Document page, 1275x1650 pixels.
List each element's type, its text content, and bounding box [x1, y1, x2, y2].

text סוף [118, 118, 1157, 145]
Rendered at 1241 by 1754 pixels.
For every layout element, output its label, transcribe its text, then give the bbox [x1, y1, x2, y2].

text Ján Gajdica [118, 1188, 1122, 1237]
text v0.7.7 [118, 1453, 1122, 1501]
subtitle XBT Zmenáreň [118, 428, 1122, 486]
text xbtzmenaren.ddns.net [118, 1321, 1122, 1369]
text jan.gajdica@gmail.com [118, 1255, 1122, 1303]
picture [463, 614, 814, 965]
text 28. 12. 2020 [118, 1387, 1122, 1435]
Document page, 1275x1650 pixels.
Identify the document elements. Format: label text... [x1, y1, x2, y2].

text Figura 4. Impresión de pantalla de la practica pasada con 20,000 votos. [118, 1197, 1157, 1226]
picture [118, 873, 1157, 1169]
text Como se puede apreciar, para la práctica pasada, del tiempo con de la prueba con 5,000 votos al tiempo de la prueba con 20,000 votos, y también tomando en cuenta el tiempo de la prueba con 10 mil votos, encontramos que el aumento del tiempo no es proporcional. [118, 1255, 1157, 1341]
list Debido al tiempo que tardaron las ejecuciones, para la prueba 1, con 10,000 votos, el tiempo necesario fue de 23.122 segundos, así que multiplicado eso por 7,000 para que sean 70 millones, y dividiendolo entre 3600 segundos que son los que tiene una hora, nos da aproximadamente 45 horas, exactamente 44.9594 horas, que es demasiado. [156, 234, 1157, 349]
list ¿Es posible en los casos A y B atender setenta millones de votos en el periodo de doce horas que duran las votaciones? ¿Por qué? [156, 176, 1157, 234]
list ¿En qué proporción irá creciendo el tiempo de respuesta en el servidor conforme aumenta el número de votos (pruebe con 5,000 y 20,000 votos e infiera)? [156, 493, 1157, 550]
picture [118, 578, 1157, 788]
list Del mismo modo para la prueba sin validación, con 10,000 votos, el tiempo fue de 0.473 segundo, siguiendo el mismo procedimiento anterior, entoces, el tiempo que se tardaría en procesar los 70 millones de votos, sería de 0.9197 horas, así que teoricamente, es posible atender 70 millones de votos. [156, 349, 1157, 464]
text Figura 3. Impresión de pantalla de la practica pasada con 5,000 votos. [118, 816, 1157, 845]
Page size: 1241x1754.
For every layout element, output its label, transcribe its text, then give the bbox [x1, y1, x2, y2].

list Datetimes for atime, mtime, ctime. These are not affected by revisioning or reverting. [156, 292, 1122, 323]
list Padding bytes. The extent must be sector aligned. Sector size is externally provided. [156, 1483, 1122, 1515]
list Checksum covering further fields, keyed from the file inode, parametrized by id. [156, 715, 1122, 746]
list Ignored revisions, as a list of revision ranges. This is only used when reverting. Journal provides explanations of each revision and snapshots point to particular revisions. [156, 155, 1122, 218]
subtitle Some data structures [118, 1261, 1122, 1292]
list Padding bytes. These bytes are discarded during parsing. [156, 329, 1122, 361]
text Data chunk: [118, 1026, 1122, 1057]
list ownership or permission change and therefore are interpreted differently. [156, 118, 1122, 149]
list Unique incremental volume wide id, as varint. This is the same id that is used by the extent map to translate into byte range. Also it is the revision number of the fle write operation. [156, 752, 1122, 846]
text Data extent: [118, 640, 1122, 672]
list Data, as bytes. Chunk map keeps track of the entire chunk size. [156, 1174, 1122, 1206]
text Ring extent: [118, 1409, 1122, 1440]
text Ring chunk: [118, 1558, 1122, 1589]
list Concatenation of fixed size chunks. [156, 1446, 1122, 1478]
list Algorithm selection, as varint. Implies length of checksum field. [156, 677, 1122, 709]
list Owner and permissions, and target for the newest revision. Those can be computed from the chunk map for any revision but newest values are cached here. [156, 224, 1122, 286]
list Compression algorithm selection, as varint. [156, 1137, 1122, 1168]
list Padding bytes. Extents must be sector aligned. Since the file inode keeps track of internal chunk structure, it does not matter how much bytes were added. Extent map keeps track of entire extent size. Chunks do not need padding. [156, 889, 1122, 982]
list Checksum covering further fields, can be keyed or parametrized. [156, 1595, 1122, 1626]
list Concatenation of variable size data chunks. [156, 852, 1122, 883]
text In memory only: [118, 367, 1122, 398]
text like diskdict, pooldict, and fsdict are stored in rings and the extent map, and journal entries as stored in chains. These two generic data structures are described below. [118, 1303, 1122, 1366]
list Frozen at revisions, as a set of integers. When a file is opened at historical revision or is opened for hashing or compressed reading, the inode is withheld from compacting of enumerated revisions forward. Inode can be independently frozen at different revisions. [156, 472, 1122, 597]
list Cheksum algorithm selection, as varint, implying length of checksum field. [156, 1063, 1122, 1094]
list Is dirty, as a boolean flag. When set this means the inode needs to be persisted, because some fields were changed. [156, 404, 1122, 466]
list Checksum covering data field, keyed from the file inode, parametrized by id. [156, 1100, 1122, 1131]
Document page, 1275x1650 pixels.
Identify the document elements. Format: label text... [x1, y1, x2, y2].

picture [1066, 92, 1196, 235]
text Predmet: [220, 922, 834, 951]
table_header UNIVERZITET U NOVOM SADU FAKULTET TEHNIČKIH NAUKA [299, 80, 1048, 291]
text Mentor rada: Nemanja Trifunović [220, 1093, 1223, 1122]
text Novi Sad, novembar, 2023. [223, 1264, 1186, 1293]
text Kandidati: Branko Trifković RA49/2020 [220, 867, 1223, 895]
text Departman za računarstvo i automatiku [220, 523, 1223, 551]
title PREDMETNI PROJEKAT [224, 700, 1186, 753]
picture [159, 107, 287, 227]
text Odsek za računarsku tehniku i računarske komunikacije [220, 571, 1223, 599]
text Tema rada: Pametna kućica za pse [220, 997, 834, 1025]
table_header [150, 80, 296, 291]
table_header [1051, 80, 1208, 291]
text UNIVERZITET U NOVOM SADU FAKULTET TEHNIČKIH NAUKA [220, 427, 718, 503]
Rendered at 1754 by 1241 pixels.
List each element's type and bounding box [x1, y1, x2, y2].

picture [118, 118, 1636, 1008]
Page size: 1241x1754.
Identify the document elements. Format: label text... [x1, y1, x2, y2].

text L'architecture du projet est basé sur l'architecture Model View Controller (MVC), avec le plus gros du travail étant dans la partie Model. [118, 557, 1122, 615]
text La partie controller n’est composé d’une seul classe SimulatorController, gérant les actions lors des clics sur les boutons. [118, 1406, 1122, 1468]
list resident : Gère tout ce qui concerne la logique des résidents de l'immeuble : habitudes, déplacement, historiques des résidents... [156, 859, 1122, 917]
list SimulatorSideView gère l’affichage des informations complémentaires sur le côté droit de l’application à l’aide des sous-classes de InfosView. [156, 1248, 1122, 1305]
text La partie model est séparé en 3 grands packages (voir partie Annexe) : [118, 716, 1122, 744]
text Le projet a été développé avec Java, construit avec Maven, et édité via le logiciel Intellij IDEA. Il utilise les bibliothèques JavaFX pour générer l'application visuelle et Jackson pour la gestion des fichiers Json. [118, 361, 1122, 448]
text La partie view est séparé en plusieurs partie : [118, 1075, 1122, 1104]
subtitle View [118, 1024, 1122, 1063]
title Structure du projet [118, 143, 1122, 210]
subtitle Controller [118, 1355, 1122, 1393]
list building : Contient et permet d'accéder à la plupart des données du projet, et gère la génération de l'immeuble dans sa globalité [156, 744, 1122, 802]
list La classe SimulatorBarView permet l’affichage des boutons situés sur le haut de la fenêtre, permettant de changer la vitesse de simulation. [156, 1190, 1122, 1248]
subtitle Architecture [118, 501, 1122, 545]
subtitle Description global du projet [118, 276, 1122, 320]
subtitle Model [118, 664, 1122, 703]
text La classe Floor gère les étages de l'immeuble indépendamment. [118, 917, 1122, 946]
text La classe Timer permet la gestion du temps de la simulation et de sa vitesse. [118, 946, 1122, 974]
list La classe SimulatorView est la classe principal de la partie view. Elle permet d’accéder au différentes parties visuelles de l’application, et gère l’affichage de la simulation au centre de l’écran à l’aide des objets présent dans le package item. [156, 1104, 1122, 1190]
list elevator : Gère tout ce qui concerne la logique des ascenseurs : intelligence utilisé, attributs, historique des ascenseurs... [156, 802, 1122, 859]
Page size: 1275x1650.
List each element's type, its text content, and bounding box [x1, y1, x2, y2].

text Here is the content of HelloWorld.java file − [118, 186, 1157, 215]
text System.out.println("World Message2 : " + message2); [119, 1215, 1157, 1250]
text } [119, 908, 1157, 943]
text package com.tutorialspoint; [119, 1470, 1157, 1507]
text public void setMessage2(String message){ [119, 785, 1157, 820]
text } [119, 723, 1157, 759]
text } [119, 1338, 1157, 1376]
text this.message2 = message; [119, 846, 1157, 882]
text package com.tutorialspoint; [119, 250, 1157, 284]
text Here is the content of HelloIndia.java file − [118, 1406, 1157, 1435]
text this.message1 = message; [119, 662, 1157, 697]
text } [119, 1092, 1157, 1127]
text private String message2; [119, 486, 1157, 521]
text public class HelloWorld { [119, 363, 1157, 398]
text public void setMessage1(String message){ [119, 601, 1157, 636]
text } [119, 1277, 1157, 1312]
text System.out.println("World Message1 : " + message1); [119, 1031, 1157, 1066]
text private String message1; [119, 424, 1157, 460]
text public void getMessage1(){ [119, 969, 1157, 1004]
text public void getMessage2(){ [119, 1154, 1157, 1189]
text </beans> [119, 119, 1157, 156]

• Exercise description: Quote the data lines precisely, starting at the one containing "text Here is the content of HelloWorld.java" and ending at the one containing "text private String message1;", with both of these lines included.

• Answer to this exercise:
text Here is the content of HelloWorld.java file − [118, 186, 1157, 215]
text System.out.println("World Message2 : " + message2); [119, 1215, 1157, 1250]
text } [119, 908, 1157, 943]
text package com.tutorialspoint; [119, 1470, 1157, 1507]
text public void setMessage2(String message){ [119, 785, 1157, 820]
text } [119, 723, 1157, 759]
text } [119, 1338, 1157, 1376]
text this.message2 = message; [119, 846, 1157, 882]
text package com.tutorialspoint; [119, 250, 1157, 284]
text Here is the content of HelloIndia.java file − [118, 1406, 1157, 1435]
text this.message1 = message; [119, 662, 1157, 697]
text } [119, 1092, 1157, 1127]
text private String message2; [119, 486, 1157, 521]
text public class HelloWorld { [119, 363, 1157, 398]
text public void setMessage1(String message){ [119, 601, 1157, 636]
text } [119, 1277, 1157, 1312]
text System.out.println("World Message1 : " + message1); [119, 1031, 1157, 1066]
text private String message1; [119, 424, 1157, 460]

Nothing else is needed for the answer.